For the listing below, output exactly the lines from the line with "thumb tip: (1080, 848)" up to and including the line with "pinky pip: (1211, 846)", and no other lines.
BEGIN
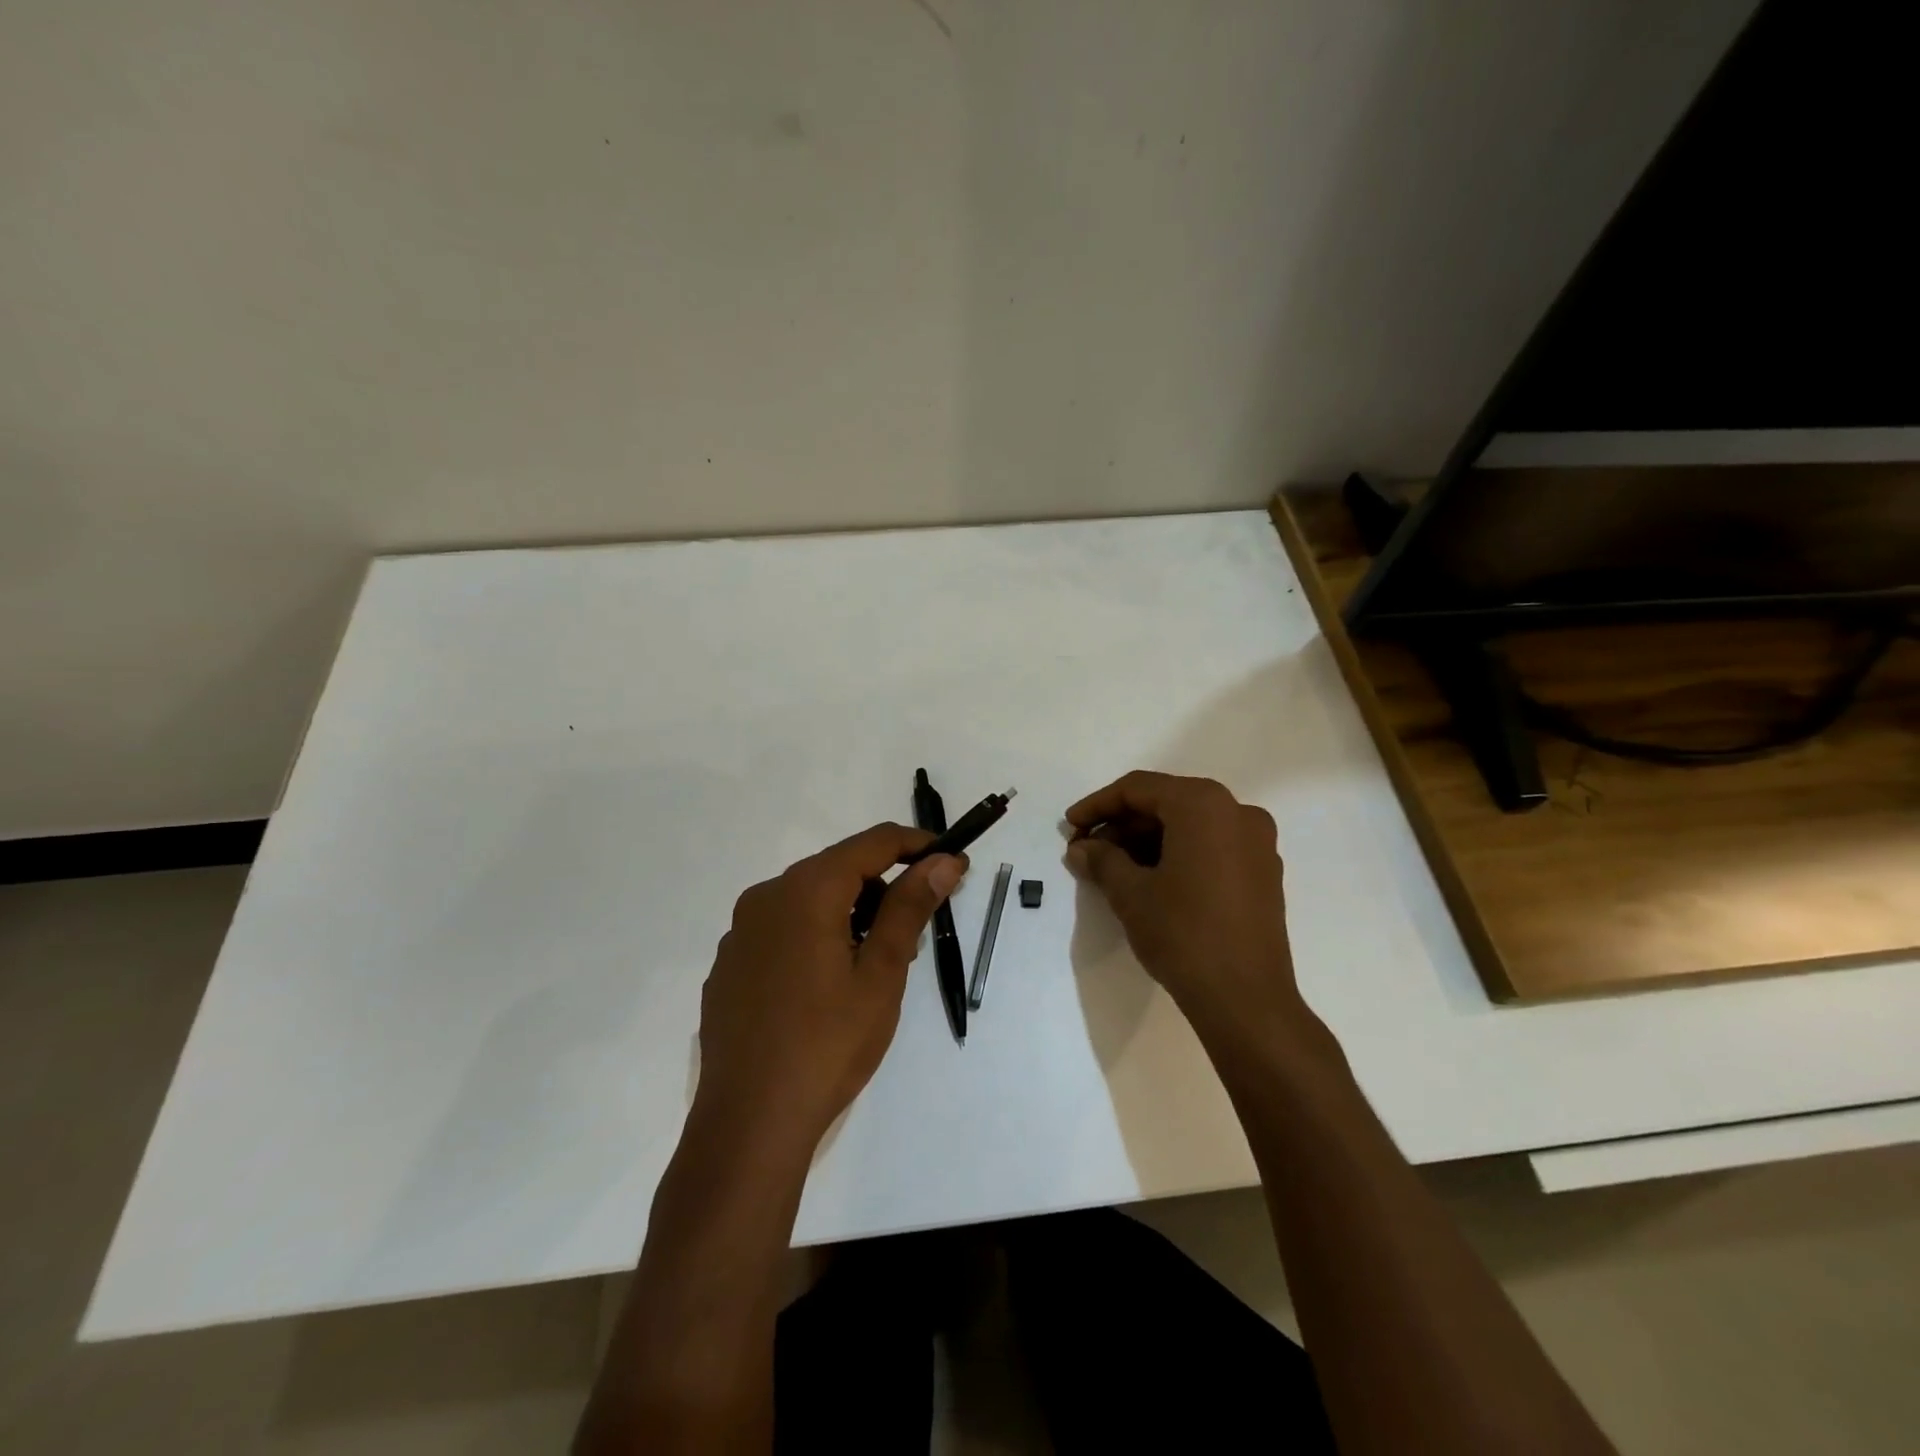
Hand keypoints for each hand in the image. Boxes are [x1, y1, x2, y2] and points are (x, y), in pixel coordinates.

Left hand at [693, 823, 965, 1151]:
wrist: (748, 1123)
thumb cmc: (828, 1045)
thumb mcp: (882, 974)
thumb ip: (910, 908)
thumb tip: (943, 862)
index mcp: (806, 890)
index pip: (873, 843)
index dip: (918, 846)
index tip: (952, 864)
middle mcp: (766, 896)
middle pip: (839, 869)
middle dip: (884, 890)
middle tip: (913, 938)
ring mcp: (741, 931)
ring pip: (810, 900)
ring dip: (850, 915)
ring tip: (872, 970)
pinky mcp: (729, 964)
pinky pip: (782, 930)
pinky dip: (815, 937)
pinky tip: (825, 990)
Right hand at [1065, 771, 1301, 1034]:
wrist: (1246, 1000)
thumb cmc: (1183, 934)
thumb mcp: (1130, 893)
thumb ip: (1101, 860)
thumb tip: (1080, 848)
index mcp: (1203, 805)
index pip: (1138, 789)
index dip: (1097, 805)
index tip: (1069, 826)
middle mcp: (1236, 811)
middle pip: (1166, 803)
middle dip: (1122, 824)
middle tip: (1087, 851)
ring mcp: (1256, 842)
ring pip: (1189, 825)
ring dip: (1147, 840)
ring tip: (1112, 868)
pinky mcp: (1263, 872)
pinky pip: (1211, 846)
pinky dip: (1177, 853)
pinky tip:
END
#### Response:
thumb tip: (1080, 848)
index mcp: (1203, 805)
index pip: (1138, 789)
index dip: (1097, 805)
index tip: (1069, 826)
middle mcp: (1236, 811)
middle pip: (1166, 803)
middle dip: (1122, 824)
middle tip: (1087, 851)
ring mcp: (1256, 842)
ring pip: (1189, 825)
ring dip: (1147, 840)
ring tip: (1112, 868)
pinky mcp: (1263, 872)
pinky pip: (1211, 846)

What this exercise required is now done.